*** DATA BELOW ***

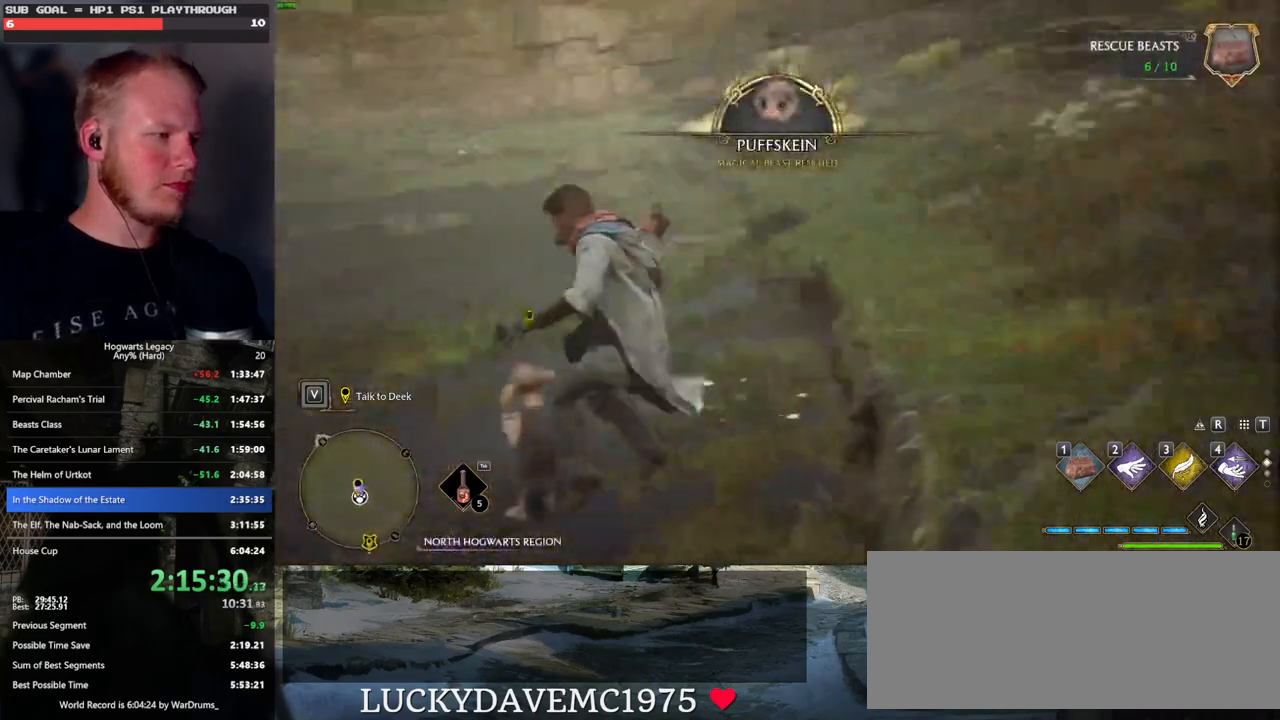
{"keys": [], "mouse": [], "events": [[16, "f", "down"], [100, "f", "up"], [183, "f", "down"], [300, "f", "up"]]}
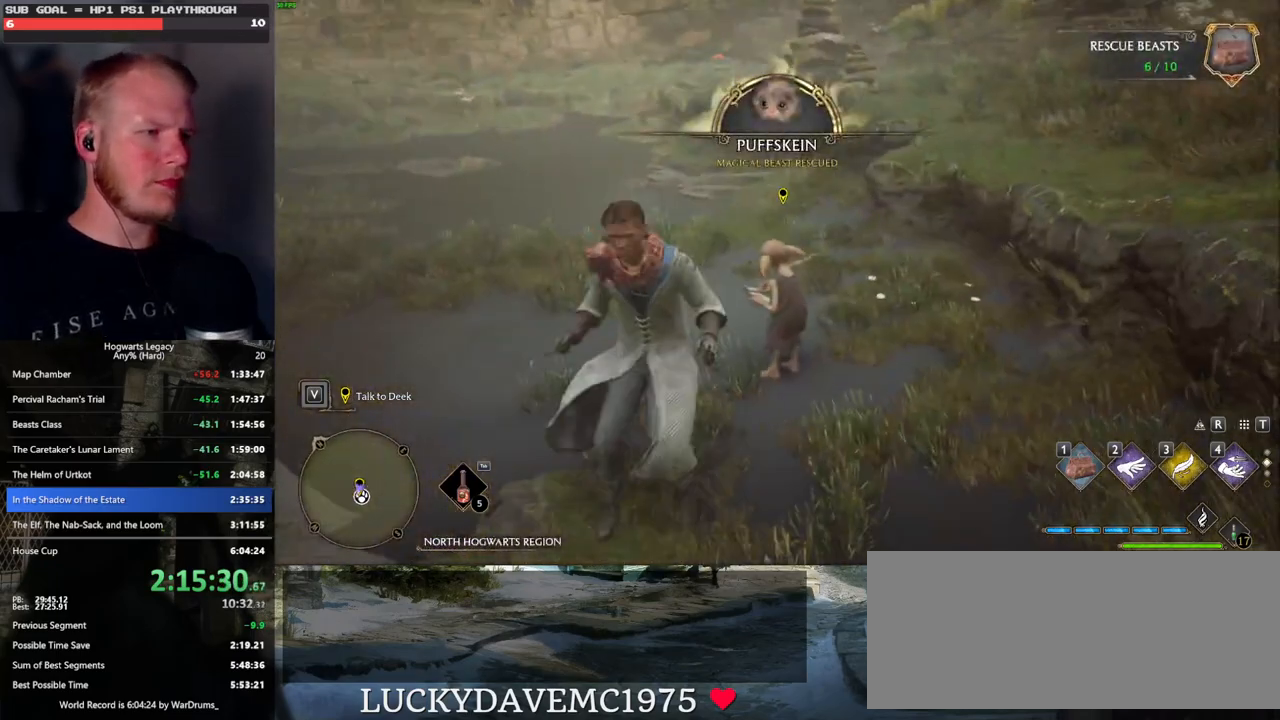
{"keys": [], "mouse": [], "events": [[233, "w", "down"], [500, "w", "up"]]}
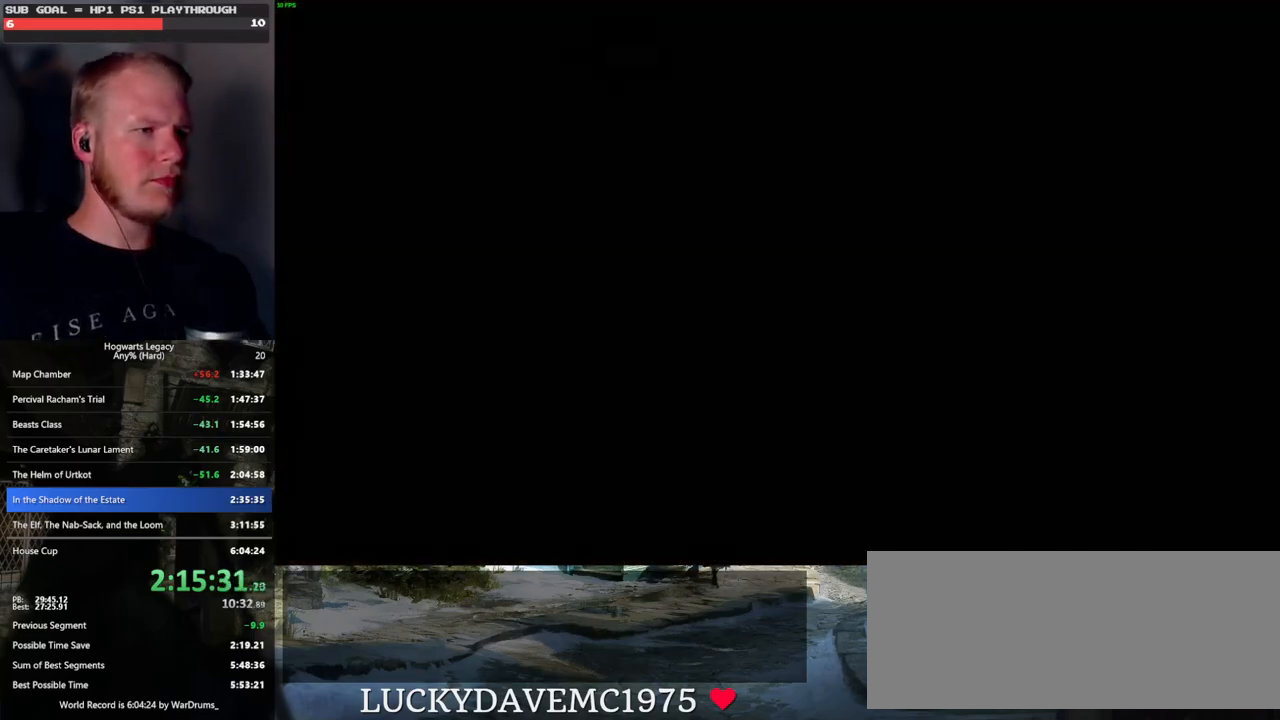
{"keys": [], "mouse": ["wheel"], "events": [[50, "q", "down"], [50, "space", "down"], [83, "mouse_wheel", "down"], [133, "mouse_wheel", "up"], [133, "space", "up"], [150, "q", "up"], [166, "mouse_wheel", "down"], [216, "mouse_wheel", "up"], [233, "q", "down"], [250, "space", "down"], [300, "q", "up"], [300, "space", "up"], [383, "q", "down"], [400, "space", "down"], [433, "space", "up"], [450, "q", "up"], [483, "mouse_wheel", "down"]]}
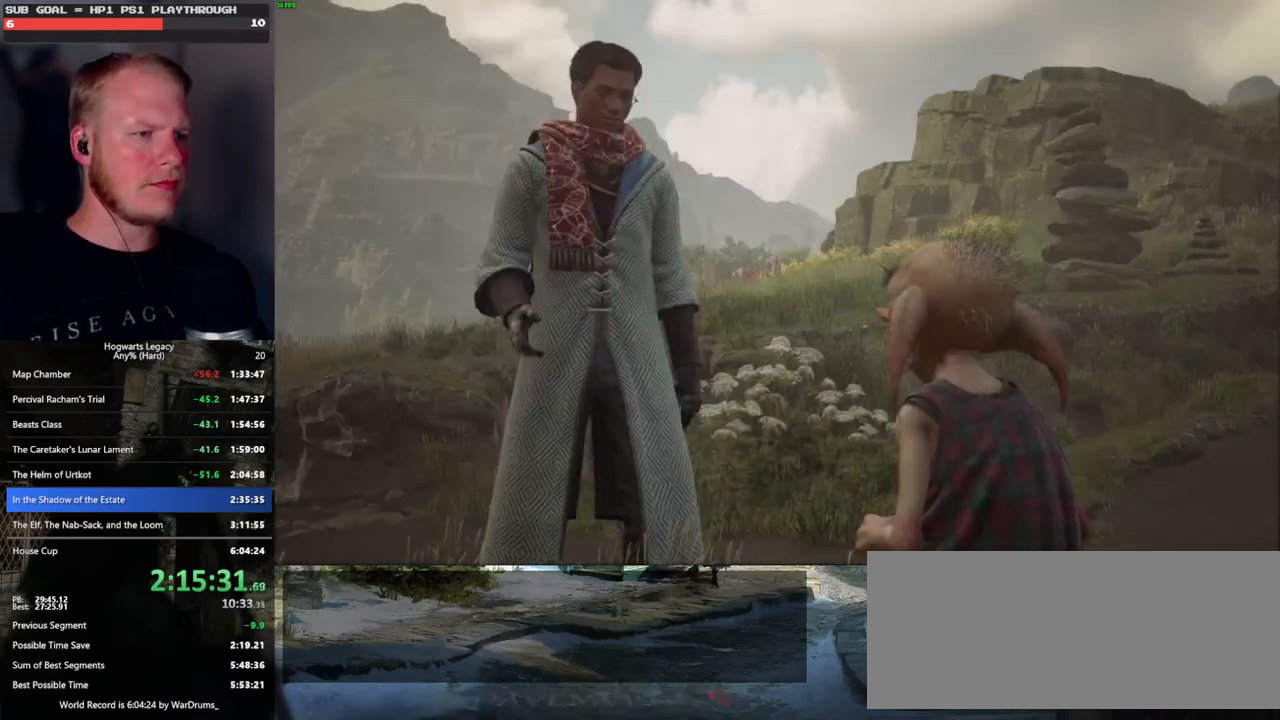
{"keys": ["q"], "mouse": [], "events": [[16, "mouse_wheel", "up"], [33, "q", "down"], [50, "mouse_wheel", "down"], [50, "space", "down"], [83, "mouse_wheel", "up"], [83, "q", "up"], [83, "space", "up"], [183, "q", "down"], [200, "space", "down"], [250, "space", "up"], [266, "q", "up"], [333, "q", "down"], [350, "space", "down"], [400, "mouse_wheel", "down"], [400, "q", "up"], [400, "space", "up"], [416, "mouse_wheel", "up"], [433, "mouse_wheel", "down"], [500, "mouse_wheel", "up"], [500, "q", "down"]]}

*** End of DATA BELOW ***

## [WHAT IS NEEDED]
Word for word, restate every line of the listing, omitting the pictures.

## [TASK ANSWER]
{"keys": [], "mouse": [], "events": [[16, "f", "down"], [100, "f", "up"], [183, "f", "down"], [300, "f", "up"]]}
{"keys": [], "mouse": [], "events": [[233, "w", "down"], [500, "w", "up"]]}
{"keys": [], "mouse": ["wheel"], "events": [[50, "q", "down"], [50, "space", "down"], [83, "mouse_wheel", "down"], [133, "mouse_wheel", "up"], [133, "space", "up"], [150, "q", "up"], [166, "mouse_wheel", "down"], [216, "mouse_wheel", "up"], [233, "q", "down"], [250, "space", "down"], [300, "q", "up"], [300, "space", "up"], [383, "q", "down"], [400, "space", "down"], [433, "space", "up"], [450, "q", "up"], [483, "mouse_wheel", "down"]]}
{"keys": ["q"], "mouse": [], "events": [[16, "mouse_wheel", "up"], [33, "q", "down"], [50, "mouse_wheel", "down"], [50, "space", "down"], [83, "mouse_wheel", "up"], [83, "q", "up"], [83, "space", "up"], [183, "q", "down"], [200, "space", "down"], [250, "space", "up"], [266, "q", "up"], [333, "q", "down"], [350, "space", "down"], [400, "mouse_wheel", "down"], [400, "q", "up"], [400, "space", "up"], [416, "mouse_wheel", "up"], [433, "mouse_wheel", "down"], [500, "mouse_wheel", "up"], [500, "q", "down"]]}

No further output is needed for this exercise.